### Given records
■ ■ ■

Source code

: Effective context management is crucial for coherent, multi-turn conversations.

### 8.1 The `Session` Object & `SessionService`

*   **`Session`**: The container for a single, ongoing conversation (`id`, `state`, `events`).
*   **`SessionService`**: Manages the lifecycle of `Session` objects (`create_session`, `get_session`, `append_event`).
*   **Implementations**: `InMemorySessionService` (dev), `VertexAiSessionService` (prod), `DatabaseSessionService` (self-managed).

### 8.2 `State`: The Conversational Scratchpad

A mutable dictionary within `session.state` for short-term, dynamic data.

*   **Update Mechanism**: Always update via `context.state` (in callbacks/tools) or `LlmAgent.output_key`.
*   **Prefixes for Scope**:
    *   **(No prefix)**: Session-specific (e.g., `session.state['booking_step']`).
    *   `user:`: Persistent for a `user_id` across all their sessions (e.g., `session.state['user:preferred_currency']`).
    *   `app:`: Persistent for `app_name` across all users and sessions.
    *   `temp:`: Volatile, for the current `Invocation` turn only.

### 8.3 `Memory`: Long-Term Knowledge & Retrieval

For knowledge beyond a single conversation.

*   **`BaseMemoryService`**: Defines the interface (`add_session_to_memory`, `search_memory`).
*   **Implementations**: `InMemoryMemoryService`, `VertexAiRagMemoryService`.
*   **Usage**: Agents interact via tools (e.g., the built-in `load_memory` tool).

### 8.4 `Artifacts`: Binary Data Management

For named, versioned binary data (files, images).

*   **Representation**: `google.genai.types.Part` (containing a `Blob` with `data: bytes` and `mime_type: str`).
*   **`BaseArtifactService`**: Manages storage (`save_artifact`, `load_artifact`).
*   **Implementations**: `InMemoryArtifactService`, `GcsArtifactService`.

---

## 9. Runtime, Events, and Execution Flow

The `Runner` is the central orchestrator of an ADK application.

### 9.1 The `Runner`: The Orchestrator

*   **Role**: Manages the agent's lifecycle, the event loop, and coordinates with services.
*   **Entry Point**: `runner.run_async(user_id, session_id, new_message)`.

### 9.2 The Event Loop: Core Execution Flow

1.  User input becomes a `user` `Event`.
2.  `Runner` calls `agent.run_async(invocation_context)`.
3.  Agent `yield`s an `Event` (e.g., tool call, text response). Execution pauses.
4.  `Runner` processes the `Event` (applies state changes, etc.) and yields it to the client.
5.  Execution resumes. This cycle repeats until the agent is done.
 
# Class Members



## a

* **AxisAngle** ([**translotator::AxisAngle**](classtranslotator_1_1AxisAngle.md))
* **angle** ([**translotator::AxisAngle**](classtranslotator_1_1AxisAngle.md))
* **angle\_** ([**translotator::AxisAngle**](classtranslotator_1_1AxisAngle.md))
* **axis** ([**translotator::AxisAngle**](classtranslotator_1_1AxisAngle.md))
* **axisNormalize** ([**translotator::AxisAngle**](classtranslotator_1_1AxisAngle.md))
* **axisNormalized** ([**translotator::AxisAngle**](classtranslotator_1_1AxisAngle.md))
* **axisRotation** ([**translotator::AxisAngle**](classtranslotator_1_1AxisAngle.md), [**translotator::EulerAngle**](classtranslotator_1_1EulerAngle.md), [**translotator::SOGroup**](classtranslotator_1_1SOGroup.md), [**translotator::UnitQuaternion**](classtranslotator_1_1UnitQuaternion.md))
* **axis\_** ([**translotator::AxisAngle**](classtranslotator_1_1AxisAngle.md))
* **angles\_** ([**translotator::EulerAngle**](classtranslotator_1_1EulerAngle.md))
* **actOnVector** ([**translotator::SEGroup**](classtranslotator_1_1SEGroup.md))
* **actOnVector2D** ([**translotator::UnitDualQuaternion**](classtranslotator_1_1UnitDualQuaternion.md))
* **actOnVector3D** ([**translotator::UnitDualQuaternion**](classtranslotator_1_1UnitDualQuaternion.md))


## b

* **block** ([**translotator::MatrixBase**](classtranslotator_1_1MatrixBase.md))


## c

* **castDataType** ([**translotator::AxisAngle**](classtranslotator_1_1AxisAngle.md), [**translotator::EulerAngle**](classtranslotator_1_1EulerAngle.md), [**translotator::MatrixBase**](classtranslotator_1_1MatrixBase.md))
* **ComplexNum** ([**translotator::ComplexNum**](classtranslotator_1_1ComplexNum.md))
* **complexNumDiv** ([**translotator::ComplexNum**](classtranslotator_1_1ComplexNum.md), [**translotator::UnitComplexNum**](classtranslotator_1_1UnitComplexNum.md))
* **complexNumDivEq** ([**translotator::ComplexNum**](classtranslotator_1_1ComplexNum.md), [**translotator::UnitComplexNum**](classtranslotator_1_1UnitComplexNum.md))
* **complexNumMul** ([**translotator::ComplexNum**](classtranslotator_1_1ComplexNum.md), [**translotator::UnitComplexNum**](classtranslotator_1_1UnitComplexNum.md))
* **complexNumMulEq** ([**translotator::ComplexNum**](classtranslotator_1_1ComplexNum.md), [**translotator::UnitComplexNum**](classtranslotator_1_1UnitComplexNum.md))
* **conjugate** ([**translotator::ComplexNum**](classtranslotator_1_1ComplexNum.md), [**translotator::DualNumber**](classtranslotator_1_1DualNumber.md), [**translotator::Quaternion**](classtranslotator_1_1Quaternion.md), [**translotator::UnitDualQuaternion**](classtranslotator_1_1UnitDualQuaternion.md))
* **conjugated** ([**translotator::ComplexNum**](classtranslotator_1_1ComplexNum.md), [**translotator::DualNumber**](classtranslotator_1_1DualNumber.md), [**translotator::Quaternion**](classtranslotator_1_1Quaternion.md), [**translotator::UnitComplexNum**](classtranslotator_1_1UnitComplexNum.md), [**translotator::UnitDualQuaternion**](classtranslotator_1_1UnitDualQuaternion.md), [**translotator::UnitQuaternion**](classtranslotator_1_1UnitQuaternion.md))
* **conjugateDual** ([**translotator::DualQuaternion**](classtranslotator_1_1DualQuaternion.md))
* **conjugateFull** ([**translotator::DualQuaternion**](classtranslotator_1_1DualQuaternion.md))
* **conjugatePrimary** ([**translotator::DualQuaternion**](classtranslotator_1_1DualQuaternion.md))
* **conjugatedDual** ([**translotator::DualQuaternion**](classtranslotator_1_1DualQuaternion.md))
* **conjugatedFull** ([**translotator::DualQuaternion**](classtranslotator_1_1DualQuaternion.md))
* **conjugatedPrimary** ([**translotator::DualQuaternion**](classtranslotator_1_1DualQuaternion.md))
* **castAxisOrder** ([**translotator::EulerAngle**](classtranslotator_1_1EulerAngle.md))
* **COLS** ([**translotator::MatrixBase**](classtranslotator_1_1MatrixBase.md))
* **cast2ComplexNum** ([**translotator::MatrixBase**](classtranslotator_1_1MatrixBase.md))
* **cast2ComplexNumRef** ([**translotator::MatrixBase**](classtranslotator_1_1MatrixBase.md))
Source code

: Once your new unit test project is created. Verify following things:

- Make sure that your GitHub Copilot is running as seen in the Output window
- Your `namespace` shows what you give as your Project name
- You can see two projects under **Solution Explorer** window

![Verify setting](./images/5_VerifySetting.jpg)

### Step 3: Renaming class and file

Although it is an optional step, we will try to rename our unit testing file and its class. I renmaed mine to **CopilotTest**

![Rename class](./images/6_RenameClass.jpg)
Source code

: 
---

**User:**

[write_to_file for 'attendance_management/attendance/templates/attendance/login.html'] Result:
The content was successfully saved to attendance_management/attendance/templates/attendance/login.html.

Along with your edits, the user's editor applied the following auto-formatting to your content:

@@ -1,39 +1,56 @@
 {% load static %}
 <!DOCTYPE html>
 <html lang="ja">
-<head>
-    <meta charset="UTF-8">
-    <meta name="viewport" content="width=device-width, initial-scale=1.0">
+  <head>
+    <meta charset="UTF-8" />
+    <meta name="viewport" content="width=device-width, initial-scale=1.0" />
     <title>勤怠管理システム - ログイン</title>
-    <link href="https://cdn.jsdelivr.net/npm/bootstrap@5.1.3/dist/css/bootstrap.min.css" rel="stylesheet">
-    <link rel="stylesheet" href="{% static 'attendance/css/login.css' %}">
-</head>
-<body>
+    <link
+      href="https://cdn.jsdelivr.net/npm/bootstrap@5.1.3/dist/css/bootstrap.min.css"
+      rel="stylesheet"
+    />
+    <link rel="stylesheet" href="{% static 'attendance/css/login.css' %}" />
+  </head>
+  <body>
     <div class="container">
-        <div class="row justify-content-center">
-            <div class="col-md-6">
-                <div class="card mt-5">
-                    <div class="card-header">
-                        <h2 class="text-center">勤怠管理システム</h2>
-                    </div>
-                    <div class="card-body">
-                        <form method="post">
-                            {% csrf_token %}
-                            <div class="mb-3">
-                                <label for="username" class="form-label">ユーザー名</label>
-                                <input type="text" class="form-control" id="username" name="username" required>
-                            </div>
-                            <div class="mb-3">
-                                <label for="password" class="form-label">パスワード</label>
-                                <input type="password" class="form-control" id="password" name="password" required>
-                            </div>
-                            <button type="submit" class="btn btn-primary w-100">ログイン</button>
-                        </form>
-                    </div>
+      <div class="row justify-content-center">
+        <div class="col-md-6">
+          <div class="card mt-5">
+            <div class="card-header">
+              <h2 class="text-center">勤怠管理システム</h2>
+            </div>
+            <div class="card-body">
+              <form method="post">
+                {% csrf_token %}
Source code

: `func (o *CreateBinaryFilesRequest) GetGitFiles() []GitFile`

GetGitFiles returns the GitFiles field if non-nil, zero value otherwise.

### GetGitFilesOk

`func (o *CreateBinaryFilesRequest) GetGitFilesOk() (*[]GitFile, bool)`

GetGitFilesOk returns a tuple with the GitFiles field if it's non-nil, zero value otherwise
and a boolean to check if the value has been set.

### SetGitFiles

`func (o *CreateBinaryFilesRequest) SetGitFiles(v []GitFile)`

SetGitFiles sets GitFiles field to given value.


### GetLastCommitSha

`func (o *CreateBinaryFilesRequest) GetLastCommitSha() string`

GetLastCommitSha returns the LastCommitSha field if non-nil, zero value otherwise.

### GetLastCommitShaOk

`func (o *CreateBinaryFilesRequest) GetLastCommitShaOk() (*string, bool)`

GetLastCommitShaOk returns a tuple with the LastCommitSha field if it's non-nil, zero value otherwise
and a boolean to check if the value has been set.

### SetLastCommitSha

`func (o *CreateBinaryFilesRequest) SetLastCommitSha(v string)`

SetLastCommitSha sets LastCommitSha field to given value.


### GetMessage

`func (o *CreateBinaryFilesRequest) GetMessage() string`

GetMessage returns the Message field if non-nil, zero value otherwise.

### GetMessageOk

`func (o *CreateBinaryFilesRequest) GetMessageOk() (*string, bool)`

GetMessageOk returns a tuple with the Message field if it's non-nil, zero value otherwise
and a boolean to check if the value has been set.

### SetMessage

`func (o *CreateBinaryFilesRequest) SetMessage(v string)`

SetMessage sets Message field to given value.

■ ■ ■

In the listing above, find the line with "### SetGitFiles" and the line with "(o *CreateBinaryFilesRequest) SetLastCommitSha(v"; output exactly those lines and all lines between them.

### Final answer
### SetGitFiles

`func (o *CreateBinaryFilesRequest) SetGitFiles(v []GitFile)`

SetGitFiles sets GitFiles field to given value.


### GetLastCommitSha

`func (o *CreateBinaryFilesRequest) GetLastCommitSha() string`

GetLastCommitSha returns the LastCommitSha field if non-nil, zero value otherwise.

### GetLastCommitShaOk

`func (o *CreateBinaryFilesRequest) GetLastCommitShaOk() (*string, bool)`

GetLastCommitShaOk returns a tuple with the LastCommitSha field if it's non-nil, zero value otherwise
and a boolean to check if the value has been set.

### SetLastCommitSha

`func (o *CreateBinaryFilesRequest) SetLastCommitSha(v string)`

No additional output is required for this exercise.